基于Node.js与两阶段提交的LLM模型原子化部署架构实现

分布式系统

文章字数: 3.7k

阅读时长: 16 分

我们的移动端CI/CD平台面临一个棘手的状态一致性问题。当流水线触发一个新的、经过微调的LLM模型上线时，这个动作并非单一操作，而是必须原子化地完成三个后台服务的状态变更：

Model Registry Service: 注册新模型的版本、元数据和访问路径。
GPU Resource Service: 从集群中分配并持久化绑定一组GPU资源给这个新模型。
Billing Service: 激活与该模型相关的计费策略。

任何一步失败，整个系统都会进入危险的中间状态。例如，模型在注册表中可见，但没有分配到任何GPU资源，这将导致所有调用失败。或者，资源已分配，但计费未启动，导致公司资产流失。在真实项目中，这种不一致性引发的故障排查和手动数据修复成本是无法接受的。我们需要一个跨服务的原子性保证。

方案A：基于事件的Saga模式及其局限性

微服务架构中，处理此类问题的标准答案通常是Saga模式。通过一系列的本地事务，如果某个步骤失败，则执行对应的补偿事务来回滚之前的操作。
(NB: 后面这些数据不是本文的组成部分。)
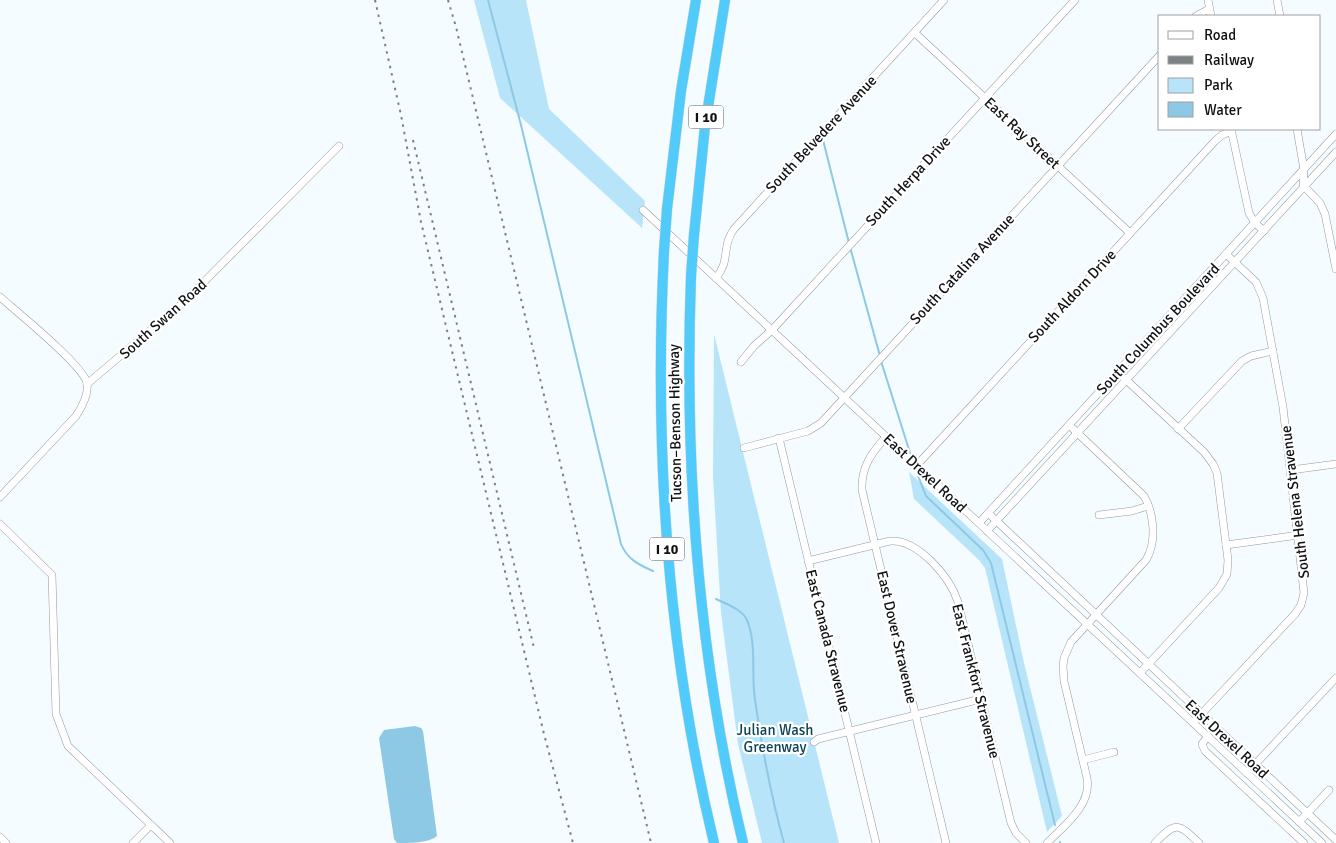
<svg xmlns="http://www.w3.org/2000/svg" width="1336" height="843" viewBox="0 0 1336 843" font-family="Signika,sans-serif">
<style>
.green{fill:#b8e4f9}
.water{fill:#8dc9e4}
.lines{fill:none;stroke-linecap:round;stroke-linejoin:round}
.stream{stroke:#8dc9e4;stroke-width:2}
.minor-casing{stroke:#909a9f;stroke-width:8}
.highway-casing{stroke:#d9d9d9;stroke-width:11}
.minor{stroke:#fff;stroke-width:7}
.highway{stroke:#50cbfb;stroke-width:10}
.rail{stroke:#7c8184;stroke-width:2;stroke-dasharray:2.5 5;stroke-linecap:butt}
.highway-bridge-casing{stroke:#d9d9d9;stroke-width:11;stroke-linecap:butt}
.highway-bridge{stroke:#50cbfb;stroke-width:10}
.labels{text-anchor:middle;stroke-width:4.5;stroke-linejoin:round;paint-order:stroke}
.shield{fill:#fff;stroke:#57595a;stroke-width:1}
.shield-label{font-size:14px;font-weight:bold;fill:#0f1214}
.street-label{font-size:15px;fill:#0f1214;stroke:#fff}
.park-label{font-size:15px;fill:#0f4255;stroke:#fff}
</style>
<rect width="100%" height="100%" fill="#f5fcff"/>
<g class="green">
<polygon points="474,0 526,0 549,109 645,201 642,228 500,98"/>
<polygon points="714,334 839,843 762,843 738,744 721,613 713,477"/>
<polygon points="909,472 1002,559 1024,663 1062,816 1047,832 985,568 978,559 914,499"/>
</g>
<path class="water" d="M415 726 421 728 423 731 437 836C429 843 409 843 397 843L394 839 379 738 384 730Z"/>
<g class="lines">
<g class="stream">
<path d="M488 0 521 125 621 544C627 559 639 565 653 571"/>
<polyline points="822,136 849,243"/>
<polyline points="850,247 880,356"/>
<polyline points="881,361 911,456"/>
<polyline points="915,468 926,496 983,550 991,563 1055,825"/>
<path d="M716 599C726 604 742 609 747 620 757 644 751 675 755 700 762 748 771 796 784 843"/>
<polyline points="1060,842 1060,843"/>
</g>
<g class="minor-casing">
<g id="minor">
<polyline points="1208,0 1211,16"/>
<polyline points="1277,0 1280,16"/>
<polyline points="1196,16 1209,9"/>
<polyline points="915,33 1130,233"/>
<polyline points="1231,129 1249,213 1255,223 1264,231"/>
<polyline points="1297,129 1304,170 1303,185 1320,203 1325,214 1336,269"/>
<polyline points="643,210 1322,843"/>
<path d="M716 278C731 260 721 247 734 229L944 0"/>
<path d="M0 297C16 311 84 366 87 383 89 395 82 407 76 416L0 497"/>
<polyline points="741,362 754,346 772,330 1075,0"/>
<polyline points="1123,377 1204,452 1213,464 1217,473 1228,560 1227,574 1219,588 1140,673"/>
<polyline points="87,384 185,301 339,146"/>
<polyline points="1178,429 1242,361 1251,356 1273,351"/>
<path d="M886 437C871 453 861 468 862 490L946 843"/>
<polyline points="779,438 876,843"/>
<polyline points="744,448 808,431 821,423 1160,55"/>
<polyline points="917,465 1215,141 1222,135 1232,131"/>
<polyline points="1291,470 1336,464"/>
<polyline points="988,513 1336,840"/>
<polyline points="1099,515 1132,511 1148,506"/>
<polyline points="979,523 1336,134"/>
<polyline points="0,524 52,575 56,714 68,746 170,843"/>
<polyline points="987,531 1336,152"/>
<polyline points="1226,545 1299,535"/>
<path d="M808 561 890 541C918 539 950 577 958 602L1011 823 1016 833 1026 843"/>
<polyline points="1193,723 1295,614 1301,605 1304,593 1283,407 1263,298 1256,282 1226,254"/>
<polyline points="1208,736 1202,744 1205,751 1304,843"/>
<polyline points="814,742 818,739 981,699"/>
<polyline points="1083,760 1114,752"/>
<polyline points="1247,773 1336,678"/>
<polyline points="1299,822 1329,790"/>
<polyline points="0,837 6,843"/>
<polyline points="133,843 151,825"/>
<path d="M1047 843C1065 825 1092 805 1087 778L1064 681 1063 666 1064 658 1071 642 1146 560C1157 542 1154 513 1144 496L1069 425"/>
<path d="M1155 843C1176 821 1178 823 1199 843"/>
</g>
</g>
<g class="highway-casing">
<g id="highway">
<polyline points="667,209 681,91 696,0"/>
<polyline points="694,235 705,126 725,0"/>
<path d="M664 251C654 450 667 649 714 843"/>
<path d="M691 276C684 467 698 657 743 843"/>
</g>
</g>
<use href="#minor" class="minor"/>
<use href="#highway" class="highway"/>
<g class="rail">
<polyline points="375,0 401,115 421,222 544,734 573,843"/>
<polyline points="448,0 456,27 651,843"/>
<polyline points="413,140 534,648"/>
</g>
<g class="highway-bridge-casing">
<g id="highway-bridge">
<polyline points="664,251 667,209"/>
<polyline points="691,276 694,235"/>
</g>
</g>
<use href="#highway-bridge" class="highway-bridge"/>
</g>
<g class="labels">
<g class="shield">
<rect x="688.5" y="105.5" width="35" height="23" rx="4"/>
<rect x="649.5" y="537.5" width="35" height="23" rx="4"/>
</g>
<g class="shield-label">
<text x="706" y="122">I 10</text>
<text x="667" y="554">I 10</text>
</g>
<g class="street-label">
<text transform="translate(1022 133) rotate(43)" y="5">East Ray Street</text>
<text transform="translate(821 134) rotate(-47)" y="5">South Belvedere Avenue</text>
<text transform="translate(908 181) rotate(-47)" y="5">South Herpa Drive</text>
<text transform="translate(962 269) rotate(-47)" y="5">South Catalina Avenue</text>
<text transform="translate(1072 296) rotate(-47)" y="5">South Aldorn Drive</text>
<text transform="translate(163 319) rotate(-42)" y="5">South Swan Road</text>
<text transform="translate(1158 329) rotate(-47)" y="5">South Columbus Boulevard</text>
<text transform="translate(675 423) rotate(-91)" y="5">Tucson–Benson Highway</text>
<text transform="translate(925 473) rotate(43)" y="5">East Drexel Road</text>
<text transform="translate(1295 502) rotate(-97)" y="5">South Helena Stravenue</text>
<text transform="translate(897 637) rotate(77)" y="5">East Dover Stravenue</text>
<text transform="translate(828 641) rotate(76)" y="5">East Canada Stravenue</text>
<text transform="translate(976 681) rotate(76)" y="5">East Frankfort Stravenue</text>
<text transform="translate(1227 739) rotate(43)" y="5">East Drexel Road</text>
</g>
<g class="park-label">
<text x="775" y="735">Julian Wash<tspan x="775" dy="17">Greenway</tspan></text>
</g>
</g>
<rect x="1158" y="15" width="162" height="115" fill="#ffffff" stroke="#9fa0a1"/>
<rect x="1168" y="31" width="25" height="8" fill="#ffffff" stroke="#9fa0a1"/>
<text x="1204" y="40" font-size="15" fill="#0f1214">Road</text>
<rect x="1168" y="56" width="25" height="8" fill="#7c8184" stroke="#9fa0a1"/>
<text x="1204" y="65" font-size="15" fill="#0f1214">Railway</text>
<rect x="1168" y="78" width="25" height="15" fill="#b8e4f9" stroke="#9fa0a1"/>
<text x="1204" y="90" font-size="15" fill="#0f1214">Park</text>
<rect x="1168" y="102" width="25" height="15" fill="#8dc9e4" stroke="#9fa0a1"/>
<text x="1204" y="115" font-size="15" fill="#0f1214">Water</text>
</svg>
优势: 服务间解耦，异步执行，天然的高可用性。每个服务只关心自己的事务和补偿逻辑。
劣势:
1. 补偿逻辑的复杂性: 编写健壮的补偿事务极具挑战。取消GPU资源分配很简单，但如果计费服务已经向第三方支付网关发送了指令，补偿操作可能无法执行或代价高昂。
2. 最终一致性的窗口: 在补偿完成之前，系统会处于事实上的不一致状态。对于模型部署这种关键操作，我们无法容忍哪怕是几秒钟的“模型已注册但不可用”的状态。
3. 调试困难: 跨越多个异步消息的事务链，一旦出现问题，追踪根本原因非常痛苦。

在我们的场景下，模型上线是一个低频、高重要性的操作。对该操作的可用性要求（可以容忍几秒的延迟）低于对数据一致性的要求。因此，Saga模式的最终一致性模型，在这里成为了一个无法接受的缺点。

方案B：两阶段提交（2PC）的审慎选择

两阶段提交是一个经典的强一致性分布式事务协议。它通过引入一个“协调者”（Transaction Coordinator）来保证所有“参与者”（Participants）要么全部提交，要么全部回滚。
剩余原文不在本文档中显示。